**Data shown:**
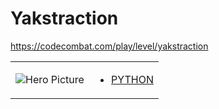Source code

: # Yakstraction 

https://codecombat.com/play/level/yakstraction
<table>
<tr>
<td>

![Hero Picture](hero.png?raw=true "Hero Picture")

</td>
<td>
<ul>
<li>

[PYTHON](Yakstraction.py)

</li>
</td>
</tr>
<table>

**Activity:** Print each record as it appears above, dropping every picture from the copy.

**Your solution:**
Source code

: # Yakstraction 

https://codecombat.com/play/level/yakstraction
<table>
<tr>
<td>

![Hero Picture](hero.png?raw=true "Hero Picture")

</td>
<td>
<ul>
<li>

[PYTHON](Yakstraction.py)

</li>
</td>
</tr>
<table>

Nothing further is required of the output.